JOHANNESBURG – South Africa’s worrying big brother interference into regional countries governing took a new low on Saturday when South Africa’s Finance Minister Tito Mboweni threatened Zambian President for sacking the country’s Central Bank Governor.

This prompted a feisty from angry Zambian Information Minister urging Tito Mboweni to concentrate on rising Covid-19 deaths in his country. South Africa is battling rise in coronavirus cases which have now surpassed 600 000. The government is also having serious corruption scandals of unscrupulous tenders to fight Coronavirus; one of which was handed out to a dead person.

“We are very surprised with Tito Mboweni’s immature and improper criticism of a sovereign decision by Zambia. The Minister should be attending to COVID problems facing the South Africans, our focus here. We will pursue matter diplomatically.”

South Africa is being accused in Zimbabwe for destabilising the Zimbabwean government using its media to stir tensions in the country.
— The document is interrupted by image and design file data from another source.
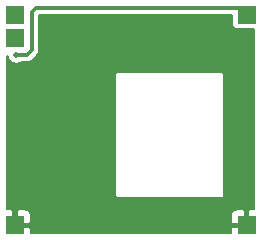
<source format=gbr>
G04 #@! TF.GenerationSoftware,KiCad,Pcbnew,(5.0.0)*
G04 #@! TF.CreationDate,2018-09-03T15:40:08-07:00*
G04 #@! TF.ProjectId,nixie_psu_breakout,6E697869655F7073755F627265616B6F,rev?*
G04 #@! TF.SameCoordinates,Original*
G04 #@! TF.FileFunction,Copper,L2,Bot,Signal*
G04 #@! TF.FilePolarity,Positive*
%FSLAX46Y46*%
G04 Gerber Fmt 4.6, Leading zero omitted, Abs format (unit mm)*
G04 Created by KiCad (PCBNEW (5.0.0)) date 09/03/18 15:40:08*
%MOMM*%
%LPD*%
G01*
G04 APERTURE LIST*
G04 #@! TA.AperFunction,ComponentPad*
%ADD10R,1.500000X1.500000*%
G04 #@! TD*
G04 #@! TA.AperFunction,ViaPad*
%ADD11C,0.508000*%
G04 #@! TD*
G04 #@! TA.AperFunction,Conductor*
%ADD12C,0.300000*%
G04 #@! TD*
G04 #@! TA.AperFunction,Conductor*
%ADD13C,0.200000*%
G04 #@! TD*
G04 APERTURE END LIST*
D10*
G04 #@! TO.P,J3,1*
G04 #@! TO.N,GNDREF*
X126900000Y-99150000D03*
G04 #@! TD*
G04 #@! TO.P,J4,1*
G04 #@! TO.N,GNDREF*
X146500000Y-99150000D03*
G04 #@! TD*
G04 #@! TO.P,J5,1*
G04 #@! TO.N,Net-(C5-Pad2)*
X146500000Y-81300000D03*
G04 #@! TD*
G04 #@! TO.P,J1,1*
G04 #@! TO.N,Net-(C1-Pad2)*
X126900000Y-81300000D03*
G04 #@! TD*
G04 #@! TO.P,J2,1*
G04 #@! TO.N,Net-(J2-Pad1)*
X126900000Y-83300000D03*
G04 #@! TD*
D11*
G04 #@! TO.N,GNDREF*
X127000000Y-88550000D03*
X143600000Y-84050000D03*
X135900000Y-81900000D03*
X143600000Y-84650000D03*
X135900000Y-83100000D03*
X136500000Y-83100000D03*
X136500000Y-84300000D03*
X143000000Y-84650000D03*
X135900000Y-84300000D03*
X142400000Y-84050000D03*
X135900000Y-83700000D03*
X142400000Y-84650000D03*
X143000000Y-84050000D03*
X136500000Y-82500000D03*
X135900000Y-82500000D03*
X136500000Y-83700000D03*
X136500000Y-81900000D03*
X131400000Y-87750000D03*
X131400000Y-87150000D03*
X130400000Y-84950000D03*
X130400000Y-85550000D03*
X130400000Y-84350000D03*
X130712500Y-90956250D03*
X129887500Y-90243750D03*
X130712500Y-89531250D03*
X129887500Y-89531250D03*
X129887500Y-90956250D03*
X129887500Y-91668750D03*
X130712500Y-91668750D03*
X130712500Y-90243750D03*
X134025000Y-92400000D03*
X135225000Y-92400000D03*
X135224002Y-91200000D03*
X134625000Y-92400000D03*
X135225000Y-91800000D03*
G04 #@! TO.N,Net-(C5-Pad2)*
X127000000Y-84700000D03*
G04 #@! TD*
D12*
G04 #@! TO.N,Net-(C5-Pad2)*
X128300000Y-81100000D02*
X128300000Y-84300000D01*
X127900000Y-84700000D02*
X127000000Y-84700000D01*
X128700000Y-80700000D02*
X128300000Y-81100000D01*
X128300000Y-84300000D02*
X127900000Y-84700000D01*
X146300000Y-80700000D02*
X128700000Y-80700000D01*
X146700000Y-81100000D02*
X146300000Y-80700000D01*
G04 #@! TD*
D13*
G04 #@! TO.N,GNDREF*
G36*
X145247581Y-82050000D02*
X145257235Y-82148017D01*
X145285825Y-82242267D01*
X145332254Y-82329129D01*
X145394736Y-82405264D01*
X145470871Y-82467746D01*
X145557733Y-82514175D01*
X145651983Y-82542765D01*
X145750000Y-82552419D01*
X147150001Y-82552419D01*
X147150000Y-97792000D01*
X146806000Y-97792000D01*
X146654000Y-97944000D01*
X146654000Y-98996000D01*
X146674000Y-98996000D01*
X146674000Y-99304000D01*
X146654000Y-99304000D01*
X146654000Y-99324000D01*
X146346000Y-99324000D01*
X146346000Y-99304000D01*
X145294000Y-99304000D01*
X145142000Y-99456000D01*
X145142000Y-99800000D01*
X128258000Y-99800000D01*
X128258000Y-99456000D01*
X128106000Y-99304000D01*
X127054000Y-99304000D01*
X127054000Y-99324000D01*
X126746000Y-99324000D01*
X126746000Y-99304000D01*
X126726000Y-99304000D01*
X126726000Y-98996000D01*
X126746000Y-98996000D01*
X126746000Y-97944000D01*
X127054000Y-97944000D01*
X127054000Y-98996000D01*
X128106000Y-98996000D01*
X128258000Y-98844000D01*
X128258000Y-98340117D01*
X145142000Y-98340117D01*
X145142000Y-98844000D01*
X145294000Y-98996000D01*
X146346000Y-98996000D01*
X146346000Y-97944000D01*
X146194000Y-97792000D01*
X145690117Y-97792000D01*
X145572653Y-97815365D01*
X145462004Y-97861197D01*
X145362422Y-97927736D01*
X145277735Y-98012423D01*
X145211197Y-98112004D01*
X145165365Y-98222653D01*
X145142000Y-98340117D01*
X128258000Y-98340117D01*
X128234635Y-98222653D01*
X128188803Y-98112004D01*
X128122265Y-98012423D01*
X128037578Y-97927736D01*
X127937996Y-97861197D01*
X127827347Y-97815365D01*
X127709883Y-97792000D01*
X127206000Y-97792000D01*
X127054000Y-97944000D01*
X126746000Y-97944000D01*
X126594000Y-97792000D01*
X126250000Y-97792000D01*
X126250000Y-86300000D01*
X135400000Y-86300000D01*
X135400000Y-96700000D01*
X135407612Y-96738268D01*
X135429289Y-96770711D01*
X135461732Y-96792388D01*
X135500000Y-96800000D01*
X144500000Y-96800000D01*
X144538268Y-96792388D01*
X144570711Y-96770711D01*
X144592388Y-96738268D01*
X144600000Y-96700000D01*
X144600000Y-86300000D01*
X144592388Y-86261732D01*
X144570711Y-86229289D01*
X144538268Y-86207612D01*
X144500000Y-86200000D01*
X135500000Y-86200000D01*
X135461732Y-86207612D01*
X135429289Y-86229289D01*
X135407612Y-86261732D01*
X135400000Y-86300000D01*
X126250000Y-86300000D01*
X126250000Y-84794371D01*
X126274976Y-84919934D01*
X126331814Y-85057153D01*
X126414330Y-85180647D01*
X126519353Y-85285670D01*
X126642847Y-85368186D01*
X126780066Y-85425024D01*
X126925738Y-85454000D01*
X127074262Y-85454000D01*
X127219934Y-85425024D01*
X127357153Y-85368186D01*
X127384370Y-85350000D01*
X127868079Y-85350000D01*
X127900000Y-85353144D01*
X127931921Y-85350000D01*
X127931932Y-85350000D01*
X128027422Y-85340595D01*
X128149948Y-85303427D01*
X128262868Y-85243070D01*
X128361843Y-85161843D01*
X128382200Y-85137038D01*
X128737038Y-84782200D01*
X128761843Y-84761843D01*
X128843070Y-84662868D01*
X128903427Y-84549948D01*
X128940595Y-84427422D01*
X128950000Y-84331932D01*
X128950000Y-84331922D01*
X128953144Y-84300001D01*
X128950000Y-84268080D01*
X128950000Y-81369238D01*
X128969238Y-81350000D01*
X145247581Y-81350000D01*
X145247581Y-82050000D01*
X145247581Y-82050000D01*
G37*
X145247581Y-82050000D02*
X145257235Y-82148017D01*
X145285825Y-82242267D01*
X145332254Y-82329129D01*
X145394736Y-82405264D01*
X145470871Y-82467746D01*
X145557733Y-82514175D01*
X145651983Y-82542765D01*
X145750000Y-82552419D01*
X147150001Y-82552419D01*
X147150000Y-97792000D01*
X146806000Y-97792000D01*
X146654000Y-97944000D01*
X146654000Y-98996000D01*
X146674000Y-98996000D01*
X146674000Y-99304000D01*
X146654000Y-99304000D01*
X146654000Y-99324000D01*
X146346000Y-99324000D01*
X146346000Y-99304000D01*
X145294000Y-99304000D01*
X145142000Y-99456000D01*
X145142000Y-99800000D01*
X128258000Y-99800000D01*
X128258000Y-99456000D01*
X128106000Y-99304000D01*
X127054000Y-99304000D01*
X127054000Y-99324000D01*
X126746000Y-99324000D01*
X126746000Y-99304000D01*
X126726000Y-99304000D01*
X126726000Y-98996000D01*
X126746000Y-98996000D01*
X126746000Y-97944000D01*
X127054000Y-97944000D01*
X127054000Y-98996000D01*
X128106000Y-98996000D01*
X128258000Y-98844000D01*
X128258000Y-98340117D01*
X145142000Y-98340117D01*
X145142000Y-98844000D01*
X145294000Y-98996000D01*
X146346000Y-98996000D01*
X146346000Y-97944000D01*
X146194000Y-97792000D01*
X145690117Y-97792000D01*
X145572653Y-97815365D01*
X145462004Y-97861197D01*
X145362422Y-97927736D01*
X145277735Y-98012423D01*
X145211197Y-98112004D01*
X145165365Y-98222653D01*
X145142000Y-98340117D01*
X128258000Y-98340117D01*
X128234635Y-98222653D01*
X128188803Y-98112004D01*
X128122265Y-98012423D01*
X128037578Y-97927736D01*
X127937996Y-97861197D01*
X127827347Y-97815365D01*
X127709883Y-97792000D01*
X127206000Y-97792000D01*
X127054000Y-97944000D01*
X126746000Y-97944000D01*
X126594000Y-97792000D01*
X126250000Y-97792000D01*
X126250000Y-86300000D01*
X135400000Y-86300000D01*
X135400000Y-96700000D01*
X135407612Y-96738268D01*
X135429289Y-96770711D01*
X135461732Y-96792388D01*
X135500000Y-96800000D01*
X144500000Y-96800000D01*
X144538268Y-96792388D01*
X144570711Y-96770711D01*
X144592388Y-96738268D01*
X144600000Y-96700000D01*
X144600000Y-86300000D01*
X144592388Y-86261732D01*
X144570711Y-86229289D01*
X144538268Y-86207612D01*
X144500000Y-86200000D01*
X135500000Y-86200000D01*
X135461732Y-86207612D01*
X135429289Y-86229289D01*
X135407612Y-86261732D01*
X135400000Y-86300000D01*
X126250000Y-86300000D01*
X126250000Y-84794371D01*
X126274976Y-84919934D01*
X126331814Y-85057153D01*
X126414330Y-85180647D01*
X126519353Y-85285670D01*
X126642847Y-85368186D01*
X126780066Y-85425024D01*
X126925738Y-85454000D01*
X127074262Y-85454000D01*
X127219934Y-85425024D01*
X127357153Y-85368186D01*
X127384370Y-85350000D01*
X127868079Y-85350000D01*
X127900000Y-85353144D01*
X127931921Y-85350000D01*
X127931932Y-85350000D01*
X128027422Y-85340595D01*
X128149948Y-85303427D01*
X128262868Y-85243070D01*
X128361843Y-85161843D01*
X128382200Y-85137038D01*
X128737038Y-84782200D01*
X128761843Y-84761843D01*
X128843070Y-84662868D01*
X128903427Y-84549948D01*
X128940595Y-84427422D01*
X128950000Y-84331932D01*
X128950000Y-84331922D01*
X128953144Y-84300001D01*
X128950000Y-84268080D01*
X128950000Y-81369238D01*
X128969238Y-81350000D01*
X145247581Y-81350000D01*
X145247581Y-82050000D01*
G04 #@! TD*
M02*

</source>
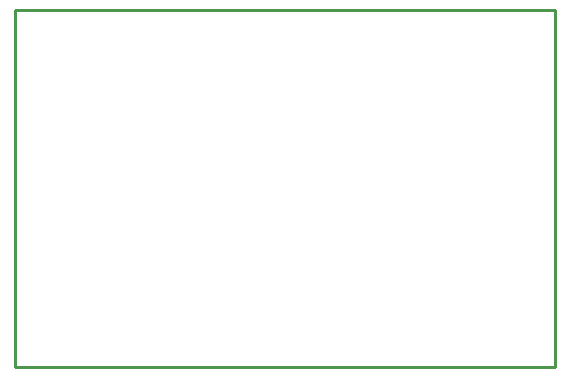
<source format=gbr>
G04 EAGLE Gerber RS-274X export*
G75*
%MOMM*%
%FSLAX34Y34*%
%LPD*%
%IN*%
%IPPOS*%
%AMOC8*
5,1,8,0,0,1.08239X$1,22.5*%
G01*
%ADD10C,0.254000*%


D10*
X38100Y101600D02*
X495100Y101600D01*
X495100Y403100D01*
X38100Y403100D01*
X38100Y101600D01*
M02*

</source>
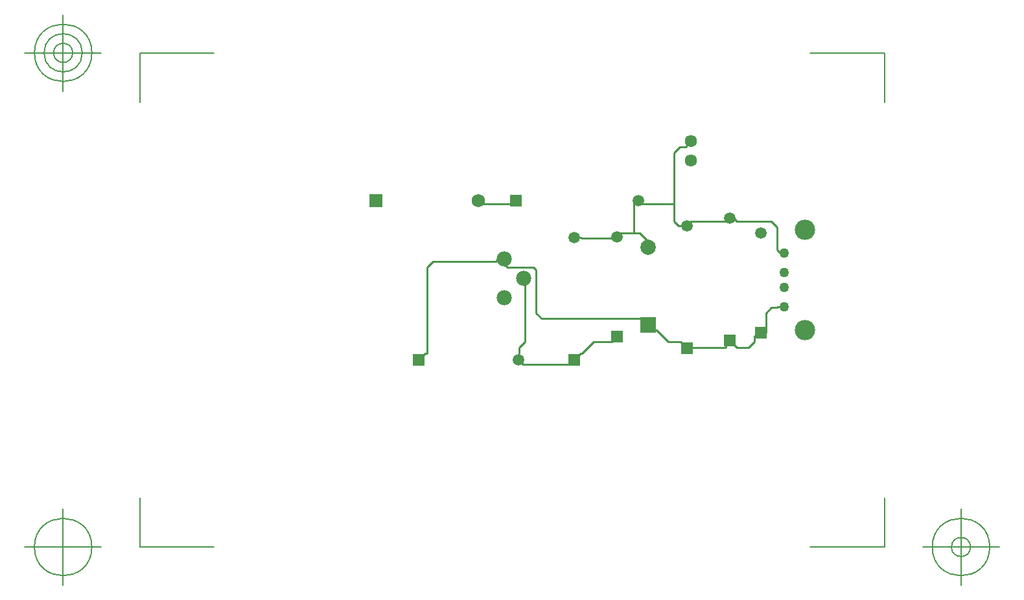
<source format=gbr>
G04 Generated by Ultiboard 13.0 *
%FSLAX25Y25*%
%MOIN*%

%ADD10C,0.00001*%
%ADD11C,0.01000*%
%ADD12C,0.00500*%
%ADD13C,0.05022*%
%ADD14C,0.10455*%
%ADD15C,0.05906*%
%ADD16R,0.05906X0.05906*%
%ADD17C,0.07834*%
%ADD18C,0.07874*%
%ADD19R,0.07874X0.07874*%
%ADD20C,0.06334*%
%ADD21R,0.06900X0.06900*%
%ADD22C,0.06900*%


G04 ColorRGB 00FF00 for the following layer *
%LNCopper Top*%
%LPD*%
G54D10*
G54D11*
X302000Y168000D02*
X298740Y171260D01*
X292323Y171260D01*
X286417Y177165D01*
X282000Y177165D01*
X282000Y180000D01*
X352000Y189268D02*
X348717Y189268D01*
X348425Y188976D01*
X345472Y188976D01*
X342520Y186024D01*
X342520Y176000D01*
X340000Y176000D01*
X304000Y274442D02*
X301212Y271654D01*
X298228Y271654D01*
X295276Y268701D01*
X278866Y242126D02*
X276992Y244000D01*
X295276Y268701D02*
X295276Y242126D01*
X278866Y242126D01*
X218000Y204000D02*
X218000Y201291D01*
X218504Y200787D01*
X218504Y171260D01*
X215551Y168307D01*
X215551Y165354D01*
X215181Y164984D01*
X215181Y162000D01*
X282000Y220000D02*
X282000Y222921D01*
X277559Y227362D01*
X268181Y227362D01*
X266000Y225181D01*
X282000Y180000D02*
X282000Y183071D01*
X227362Y183071D01*
X224409Y186024D01*
X224409Y208169D01*
X222933Y209646D01*
X209646Y209646D01*
X208000Y211291D01*
X208000Y214000D01*
X324000Y172000D02*
X321850Y172000D01*
X321850Y168307D01*
X302000Y168307D01*
X302000Y168000D01*
X276992Y244000D02*
X275118Y242126D01*
X274606Y242126D01*
X274606Y227362D01*
X266000Y174000D02*
X263260Y171260D01*
X253937Y171260D01*
X248031Y165354D01*
X247354Y165354D01*
X244000Y162000D01*
X324000Y234992D02*
X322276Y233268D01*
X304134Y233268D01*
X304134Y233126D01*
X302000Y230992D01*
X208000Y214000D02*
X205142Y214000D01*
X203740Y212598D01*
X171260Y212598D01*
X168307Y209646D01*
X168307Y165354D01*
X167354Y165354D01*
X164000Y162000D01*
X340000Y176000D02*
X340000Y174213D01*
X336614Y174213D01*
X336614Y171260D01*
X333661Y168307D01*
X327693Y168307D01*
X324000Y172000D01*
X214000Y244000D02*
X214000Y242126D01*
X196630Y242126D01*
X194756Y244000D01*
X302000Y230992D02*
X298906Y230992D01*
X297551Y230992D01*
X295276Y233268D01*
X295276Y242126D01*
X352000Y216827D02*
X350102Y216827D01*
X348425Y218504D01*
X348425Y230315D01*
X345472Y233268D01*
X327756Y233268D01*
X326031Y234992D01*
X324000Y234992D01*
X244000Y162000D02*
X242126Y162000D01*
X242126Y159449D01*
X217732Y159449D01*
X215181Y162000D01*
X266000Y225181D02*
X263567Y225181D01*
X262795Y224409D01*
X248031Y224409D01*
X247449Y224992D01*
X244000Y224992D01*
G54D12*
X20500Y65500D02*
X20500Y90950D01*
X20500Y65500D02*
X58804Y65500D01*
X403535Y65500D02*
X365232Y65500D01*
X403535Y65500D02*
X403535Y90950D01*
X403535Y320000D02*
X403535Y294550D01*
X403535Y320000D02*
X365232Y320000D01*
X20500Y320000D02*
X58804Y320000D01*
X20500Y320000D02*
X20500Y294550D01*
X815Y65500D02*
X-38555Y65500D01*
X-18870Y45815D02*
X-18870Y85185D01*
X-33634Y65500D02*
G75*
D01*
G02X-33634Y65500I14764J0*
G01*
X423220Y65500D02*
X462591Y65500D01*
X442906Y45815D02*
X442906Y85185D01*
X428142Y65500D02*
G75*
D01*
G02X428142Y65500I14764J0*
G01*
X437984Y65500D02*
G75*
D01*
G02X437984Y65500I4922J0*
G01*
X815Y320000D02*
X-38555Y320000D01*
X-18870Y300315D02*
X-18870Y339685D01*
X-33634Y320000D02*
G75*
D01*
G02X-33634Y320000I14764J0*
G01*
X-28713Y320000D02*
G75*
D01*
G02X-28713Y320000I9843J0*
G01*
X-23791Y320000D02*
G75*
D01*
G02X-23791Y320000I4921J0*
G01*
G54D13*
X352000Y189268D03*
X352000Y216827D03*
X352000Y206984D03*
X352000Y199110D03*
G54D14*
X362669Y177181D03*
X362669Y228913D03*
G54D15*
X324000Y234992D03*
X302000Y230992D03*
X244000Y224992D03*
X266000Y225181D03*
X340000Y227181D03*
X276992Y244000D03*
X215181Y162000D03*
G54D16*
X324000Y172000D03*
X302000Y168000D03*
X244000Y162000D03*
X266000Y174000D03*
X340000Y176000D03*
X214000Y244000D03*
X164000Y162000D03*
G54D17*
X218000Y204000D03*
X208000Y194000D03*
X208000Y214000D03*
G54D18*
X282000Y220000D03*
G54D19*
X282000Y180000D03*
G54D20*
X304000Y264442D03*
X304000Y274442D03*
G54D21*
X142000Y244000D03*
G54D22*
X194756Y244000D03*

M02*

</source>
Zimbabwe government of President Mnangagwa has so far rebuffed what it says is an unsolicited interference in its affairs.

Zambian President Edgar Lungu on Saturday summarily dismissed central bank governor Denny Kalyalya and replaced him with former deputy finance minister Christopher Mphanza Mvunga, a statement from State House said.

Mboweni sparked angry responses from people from regional countries and South Africans telling him he was out of order.

Writing on his twitter account, the playful chubby-looking Finance Minister wrote:



“President Lungu has terminated the contract of Bank of Zambia governor Dr Denny Kalyalya with immediate effect,” said the statement, which did not provide reasons for the dismissal.

Kalyalya, who previously served as a World Bank executive director, was appointed in February 2015 and had his contract extended in 2018 until 2023.

His dismissal comes barely three days after the central bank cut its benchmark lending rate by 125 basis points to 8.0% to try to safeguard financial sector stability and protect livelihoods in the wake of the Covid-19 pandemic.

The appointment of Mvunga, who was serving as deputy secretary to the cabinet in the finance and economic development unit, is subject to ratification by parliament, the president’s statement added.

Mvunga, seen by political analysts as an ally and close friend of the president, worked previously as a senior auditor at Deloitte & Touche between 1988 and 1993 before joining the banking sector.

He worked at Standard Chartered bank until 2015, when he was nominated as a member of parliament and appointed for a brief stint as deputy finance minister until 2016.